Yes. Wireless BMS considers a variety of wireless solutions. Some of these are proprietary solutions, customized for wireless BMS use cases. Nonetheless, there are notable benefits associated with employing a conventional option like Bluetooth for automotive battery management systems, particularly if it is compatible with Bluetooth Core Specification version 5.4. Here’s why Bluetooth LE 5.4 is suitable for wireless automotive BMS:
- High throughput: Bluetooth battery management system can provide data rates in excess of 1 megabit per second, whereas other proprietary solutions typically fall far short of this. As a result, Bluetooth can transmit more data in less time, meeting the requirements of BMSs that need to transmit large amounts of data to a central processing unit and scale with the number of battery modules. Increased data speeds also translate to reduced latency, a crucial factor for ensuring safety.
- Synchronized low latency and reliable connectivity: Bluetooth technology provides reliable data transmission even in noisy environments.
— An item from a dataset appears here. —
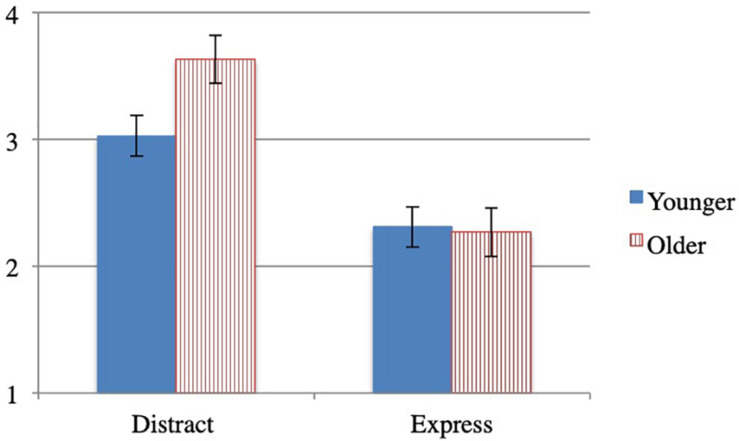
Study 1 mean absorption by condition and age group.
A Bluetooth-based wireless BMS consists of several battery modules that communicate with a central unit. Currently, battery packs typically contain fewer than ten battery modules. However, this may increase to dozens in the future. Each module must efficiently and swiftly transmit data to the central unit. Damaged battery cells need to be diagnosed at a moment’s notice to avoid dangerous consequences such as overheating. In the conventional Bluetooth LE setup, the central unit has the capability to interact with multiple peripheral devices. Nevertheless, every peripheral device is required to remain in standby mode until it receives a polling signal from the central device before transmitting data. This can lead to delays that are not compliant with wireless BMS requirements, especially as the number of battery modules increases. version 5.4 of the Bluetooth Core specification introduces a new feature called Periodic Announcement with Response (PAwR) that addresses this limitation. With this feature, the central device (in this case the car’s central unit) can send broadcast packets at fixed intervals, which are received by all or a group of peripheral devices or observers (battery modules). This represents an enhanced iteration of broadcasting, enabling each recipient to respond to the central device within a predetermined timeframe. Furthermore, it allows for data exchange over any of the 40 radio channels at one’s disposal, ensuring more dependable and interference-free communication.
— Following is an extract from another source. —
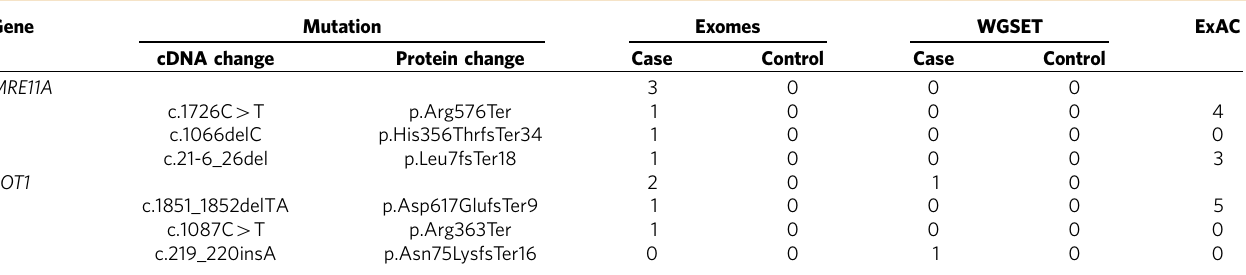
Table 2 | Disruptive mutations identified in novel candidate CRC susceptibility genes.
- Secure connection: The utilization of Bluetooth technology ensures secure communication by employing encryption and authentication processes, thus thwarting unauthorized access and guaranteeing the safety of both the vehicle and its occupants. Prior to version 5.4 of the Bluetooth specification, it was not possible to encrypt broadcast data. This is now possible with the new “Encrypted Advertisement Data” feature, which is a great complement to PAwR for more secure communications.
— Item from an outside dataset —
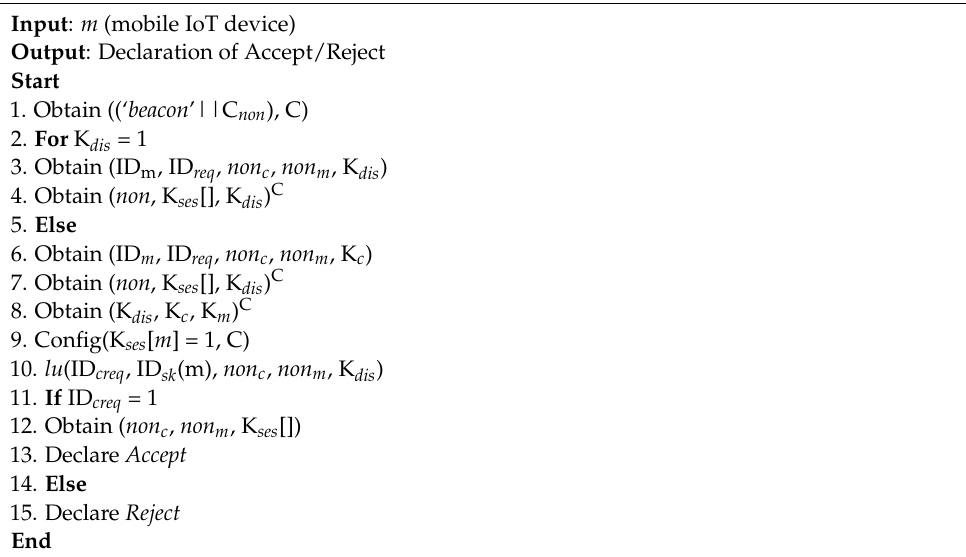
Algorithm 1 Permission Rights for Mobile IoT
- Low power consumption: Bluetooth LE can be described as a wireless communication protocol with a primary focus on conserving power. In addition, when using PAwR, the central unit sends out periodic broadcast packets, and the observer only listens during these broadcasts and sleeps at intervals. A reply is sent only when it is requested. This demonstrates excellent energy efficiency, particularly when used in battery-operated equipment like electric cars.
- Low cost: Bluetooth LE chips from leading manufacturers are distributed in extensive quantities across a broad spectrum of applications, resulting in reduced selling prices attributed to economies of scale and significantly amortized development expenses. Bluetooth LE chips are less expensive than proprietary wireless chips designed for wireless BMS, which have limited economies of scale and lower shipments.
- Multi-sourcing: The advantage of employing Bluetooth LE is that chips from various providers can be utilized within the supply chain. This allows BMS and EV manufacturers to have a second source to secure volume production requirements and continue to respond to price pressures.